### What you should do
Continue the article about the Steam wallet exploit, picking up right after its final sentence.

### Reading passage

A hacker recently discovered a devastating exploit. With a simple trick, it was possible to make Steam multiply the value of money in the Steam wallet. He reported the exploit and received a relatively small reward.
What was this exploit? A bug in the Steam software system allowed a form of money multiplication. Anyone who had the term “amount100” in their user name for Steam could intercept payments made via “Smart2Pay” on the way to the server and artificially inflate them. This way, one could easily turn one dollar into 100 dollars that then appeared legitimately in the Steam wallet.
With that, one could buy all sorts of games on Steam and resell them for money laundering. Criminals could have brought the entire economic system of Valve’s distribution platform to a standstill.
Hacker receives relatively small reward
What was the reward for honesty? The hacker, who goes by the nickname Drbrix, found the exploit, but instead of exploiting it for personal gain, he posted the whole issue with detailed examples on the anti-hacking site Hackerone.

### Material shown
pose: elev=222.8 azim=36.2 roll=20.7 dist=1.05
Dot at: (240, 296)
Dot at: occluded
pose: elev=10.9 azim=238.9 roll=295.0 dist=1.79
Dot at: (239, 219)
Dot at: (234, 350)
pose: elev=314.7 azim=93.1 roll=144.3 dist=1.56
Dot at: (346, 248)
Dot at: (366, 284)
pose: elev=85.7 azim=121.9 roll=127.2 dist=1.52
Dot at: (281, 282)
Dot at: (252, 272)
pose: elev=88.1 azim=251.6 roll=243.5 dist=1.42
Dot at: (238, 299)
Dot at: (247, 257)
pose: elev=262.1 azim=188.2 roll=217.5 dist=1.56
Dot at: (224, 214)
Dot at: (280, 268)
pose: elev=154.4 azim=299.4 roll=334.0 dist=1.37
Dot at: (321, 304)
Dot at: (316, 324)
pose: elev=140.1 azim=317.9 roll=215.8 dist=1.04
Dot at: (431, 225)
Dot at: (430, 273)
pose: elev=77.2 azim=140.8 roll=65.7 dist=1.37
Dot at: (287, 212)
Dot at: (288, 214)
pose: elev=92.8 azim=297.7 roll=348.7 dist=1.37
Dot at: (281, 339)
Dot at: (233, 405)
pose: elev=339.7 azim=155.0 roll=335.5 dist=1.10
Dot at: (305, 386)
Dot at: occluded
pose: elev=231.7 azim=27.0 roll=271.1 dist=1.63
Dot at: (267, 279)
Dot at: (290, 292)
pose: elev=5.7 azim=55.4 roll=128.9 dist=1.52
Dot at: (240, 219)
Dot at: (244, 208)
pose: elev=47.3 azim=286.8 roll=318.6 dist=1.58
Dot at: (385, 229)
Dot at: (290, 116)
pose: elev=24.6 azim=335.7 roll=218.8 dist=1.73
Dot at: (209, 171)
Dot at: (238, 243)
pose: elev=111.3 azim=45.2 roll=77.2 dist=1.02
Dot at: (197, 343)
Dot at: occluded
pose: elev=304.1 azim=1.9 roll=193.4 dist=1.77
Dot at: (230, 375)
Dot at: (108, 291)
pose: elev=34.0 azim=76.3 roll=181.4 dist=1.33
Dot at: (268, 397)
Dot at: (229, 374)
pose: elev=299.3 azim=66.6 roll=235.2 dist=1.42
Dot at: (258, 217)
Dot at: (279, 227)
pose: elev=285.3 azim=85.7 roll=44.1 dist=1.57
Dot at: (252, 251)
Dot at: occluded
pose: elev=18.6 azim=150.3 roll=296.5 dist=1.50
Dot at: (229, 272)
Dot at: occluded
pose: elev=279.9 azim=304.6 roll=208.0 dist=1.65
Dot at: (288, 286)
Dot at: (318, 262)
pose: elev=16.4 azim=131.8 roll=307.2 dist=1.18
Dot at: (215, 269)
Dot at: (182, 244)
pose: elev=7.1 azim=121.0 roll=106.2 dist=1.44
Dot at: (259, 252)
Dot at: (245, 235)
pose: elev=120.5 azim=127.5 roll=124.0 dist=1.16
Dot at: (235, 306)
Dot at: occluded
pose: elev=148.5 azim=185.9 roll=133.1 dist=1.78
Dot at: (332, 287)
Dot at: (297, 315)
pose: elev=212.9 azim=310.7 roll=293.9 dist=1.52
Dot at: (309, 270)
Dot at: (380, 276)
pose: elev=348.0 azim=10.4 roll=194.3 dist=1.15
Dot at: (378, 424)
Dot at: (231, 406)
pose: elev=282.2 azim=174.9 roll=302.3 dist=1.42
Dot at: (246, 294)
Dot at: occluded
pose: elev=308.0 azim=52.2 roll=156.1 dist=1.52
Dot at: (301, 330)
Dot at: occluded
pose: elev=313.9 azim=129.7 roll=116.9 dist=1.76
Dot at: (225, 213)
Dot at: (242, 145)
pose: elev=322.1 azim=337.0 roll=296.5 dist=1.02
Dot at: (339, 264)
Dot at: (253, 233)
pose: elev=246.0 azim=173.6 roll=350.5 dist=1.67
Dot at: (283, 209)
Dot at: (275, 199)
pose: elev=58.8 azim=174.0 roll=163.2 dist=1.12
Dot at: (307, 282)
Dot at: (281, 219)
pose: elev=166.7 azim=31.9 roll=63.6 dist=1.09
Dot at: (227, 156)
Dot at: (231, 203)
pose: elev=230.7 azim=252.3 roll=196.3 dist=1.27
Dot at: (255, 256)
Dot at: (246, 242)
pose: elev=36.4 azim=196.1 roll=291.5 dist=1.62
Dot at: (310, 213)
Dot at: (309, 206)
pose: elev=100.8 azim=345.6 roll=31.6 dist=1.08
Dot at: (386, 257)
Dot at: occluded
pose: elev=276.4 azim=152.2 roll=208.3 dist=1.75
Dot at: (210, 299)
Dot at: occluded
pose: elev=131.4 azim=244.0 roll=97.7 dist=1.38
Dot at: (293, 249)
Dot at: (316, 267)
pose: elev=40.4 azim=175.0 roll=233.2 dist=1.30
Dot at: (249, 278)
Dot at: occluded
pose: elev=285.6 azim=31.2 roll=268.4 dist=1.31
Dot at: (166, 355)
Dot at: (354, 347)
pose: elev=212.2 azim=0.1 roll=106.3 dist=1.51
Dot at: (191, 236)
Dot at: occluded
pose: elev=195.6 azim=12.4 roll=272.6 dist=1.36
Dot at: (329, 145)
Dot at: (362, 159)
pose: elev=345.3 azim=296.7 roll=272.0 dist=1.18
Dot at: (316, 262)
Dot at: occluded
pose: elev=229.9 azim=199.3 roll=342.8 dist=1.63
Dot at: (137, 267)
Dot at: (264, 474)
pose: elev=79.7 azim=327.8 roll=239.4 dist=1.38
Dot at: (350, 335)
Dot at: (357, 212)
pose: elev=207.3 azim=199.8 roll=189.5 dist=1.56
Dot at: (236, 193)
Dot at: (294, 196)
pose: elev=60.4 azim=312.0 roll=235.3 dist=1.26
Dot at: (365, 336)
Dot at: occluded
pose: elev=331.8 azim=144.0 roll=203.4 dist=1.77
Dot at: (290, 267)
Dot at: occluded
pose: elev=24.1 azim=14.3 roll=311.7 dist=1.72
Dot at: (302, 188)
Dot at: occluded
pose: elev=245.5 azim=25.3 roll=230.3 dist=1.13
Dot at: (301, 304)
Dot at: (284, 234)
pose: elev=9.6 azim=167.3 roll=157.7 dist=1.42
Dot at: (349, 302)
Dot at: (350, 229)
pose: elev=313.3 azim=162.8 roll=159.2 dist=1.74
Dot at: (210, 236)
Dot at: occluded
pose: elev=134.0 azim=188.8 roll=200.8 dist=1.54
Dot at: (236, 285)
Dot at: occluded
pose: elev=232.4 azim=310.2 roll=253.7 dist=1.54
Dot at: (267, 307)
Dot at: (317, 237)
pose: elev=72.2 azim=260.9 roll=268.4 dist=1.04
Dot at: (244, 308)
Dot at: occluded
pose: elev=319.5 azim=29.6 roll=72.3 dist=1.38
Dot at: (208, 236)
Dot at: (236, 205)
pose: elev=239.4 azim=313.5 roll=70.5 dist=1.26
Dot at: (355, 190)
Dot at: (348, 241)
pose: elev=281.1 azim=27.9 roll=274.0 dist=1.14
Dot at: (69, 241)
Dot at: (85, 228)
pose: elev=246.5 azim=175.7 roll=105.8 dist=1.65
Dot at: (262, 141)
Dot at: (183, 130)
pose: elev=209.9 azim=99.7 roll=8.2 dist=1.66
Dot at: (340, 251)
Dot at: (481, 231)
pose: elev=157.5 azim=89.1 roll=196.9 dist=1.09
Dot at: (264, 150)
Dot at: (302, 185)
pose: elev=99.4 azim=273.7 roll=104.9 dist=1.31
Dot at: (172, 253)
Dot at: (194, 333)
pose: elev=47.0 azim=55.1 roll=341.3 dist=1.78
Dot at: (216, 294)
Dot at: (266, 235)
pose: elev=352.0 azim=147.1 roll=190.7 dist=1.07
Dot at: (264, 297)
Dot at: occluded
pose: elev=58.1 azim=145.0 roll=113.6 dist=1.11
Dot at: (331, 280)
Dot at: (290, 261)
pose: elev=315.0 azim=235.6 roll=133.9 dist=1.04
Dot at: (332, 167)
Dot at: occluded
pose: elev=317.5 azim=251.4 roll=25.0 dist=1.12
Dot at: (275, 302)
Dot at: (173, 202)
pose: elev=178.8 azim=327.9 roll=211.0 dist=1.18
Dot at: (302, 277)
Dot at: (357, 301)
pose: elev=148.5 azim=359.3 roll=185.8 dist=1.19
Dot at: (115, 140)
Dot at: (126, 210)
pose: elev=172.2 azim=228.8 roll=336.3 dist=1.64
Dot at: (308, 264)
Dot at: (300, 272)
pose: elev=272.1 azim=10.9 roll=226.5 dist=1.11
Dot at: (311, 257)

### Task output
There, exploits and other security vulnerabilities in software can be published to support the fight against criminal hackers and cheaters. Ironically, the exploit was initially classified as “medium” by Dbrix himself, but a Valve employee quickly elevated the status to “critical” since it was a truly harmful exploit.
Thanks to Drbrix’s good documentation, Valve was able to fix the issue quickly and as a thank you, $7,500 (€6,362.89) in bounty was paid to Drbrix.
While this is a nice sum, it’s quite small considering how much money one could have made by exploiting the exploit. In 2020, Riot even had job offers for finding exploits in Valorant.